The only exception, of course, was Violet, whom they’d had to leave behind.
But Aster, in her stubbornness, could not bring herself to believe that Violet was dead.
If McClennon was lying about the rest of them, then he was lying about her, too. He had to be. Violet would have survived that night. She would have survived whatever McClennon had put her through since. Maybe she would have even escaped on her own, somehow. And as soon as Aster got proof, she was going back for her. Her conscience would not let her rest until she did, no matter how many other Good Luck Girls she borderjumped to safety.
Focus on the task at hand, Aster thought roughly, before her guilt could sink its teeth in any deeper. The girl in the back of their wagon now was hardly safe yet.
The good news was that these border agents, along with most of the rest of the world, believed Aster was dead. Beyond that, she looked completely different now. She had shorn her hair into a military crop. She had changed her favor from an aster flower to a sunburst. And she was dressed like a high-end fortuna, not a bandit on the run. There was no reason for anyone to recognize her or suspect she was anyone other than who she said she was.
But still …
Two armymen waved the wagon ahead of them through. Aster snapped the reins and led the horse forward, tightening her mouth as one of the armymen approached. He was tall, clear-eyed, cut like canyon rock, with no shadow at his feet: a dustblood, like the majority of the rank and file of Arketta’s armed forces—a lifetime of service would see his family’s debts forgiven. The gold buttons on the man’s immaculate slate gray uniform winked in the late afternoon sunlight. Like his companion in the guard tower, he was armed with voltric weapons: twin pistols that whined at the edge of Aster’s hearing like the drone of flies.

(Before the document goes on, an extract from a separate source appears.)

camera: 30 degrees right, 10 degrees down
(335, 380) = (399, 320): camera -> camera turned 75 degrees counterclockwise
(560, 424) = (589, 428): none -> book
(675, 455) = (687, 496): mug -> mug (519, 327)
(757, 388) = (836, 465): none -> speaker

“Papers,” he said to Aster in a bored tone, holding out a hairy hand. Then his eyes widened as they fell on Aster’s and Raven’s favors. “You girls have guarants?” he asked more roughly.

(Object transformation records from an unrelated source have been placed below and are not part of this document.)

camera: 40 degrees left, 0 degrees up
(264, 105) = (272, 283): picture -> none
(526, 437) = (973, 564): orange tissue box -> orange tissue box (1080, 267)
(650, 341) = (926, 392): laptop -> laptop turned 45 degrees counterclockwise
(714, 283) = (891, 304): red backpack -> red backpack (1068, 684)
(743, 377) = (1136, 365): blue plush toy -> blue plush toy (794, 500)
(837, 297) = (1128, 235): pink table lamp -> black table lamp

“Yes, sir, right here,” Aster answered evenly. “We’re transporting goods for our keeper. Be meeting him right on the other side of the border.” She handed the guarants over to the armyman, along with export documents for the cargo. He fixed a lens over his eye and scanned the papers slowly. If the guarants were legitimate, the bewitched ink, seen through the lens, would glow.
“‘In the service of Anthony Wise,’” he read aloud slowly. He glanced up at Aster and Raven, a smirk tugging at the corner of his mouth. “Well, aren’t you the lucky ones, finding that one special brag who’s willing to make you his forever. Tell me, what’s Mr. Wise doing sending his Luckers to do his business for him? Doesn’t seem very wise to me.”
Aster tensed, but Raven shook her head imperceptibly.
“It’s strange country, Ferron. Mr. Wise gets lonely up there,” Aster said, keeping her tone level. “We’ve made this run half a hundred times to visit him. Just so happens this time we’re bringing some cargo with us. Why should he pay someone else to do it when we already know the way?”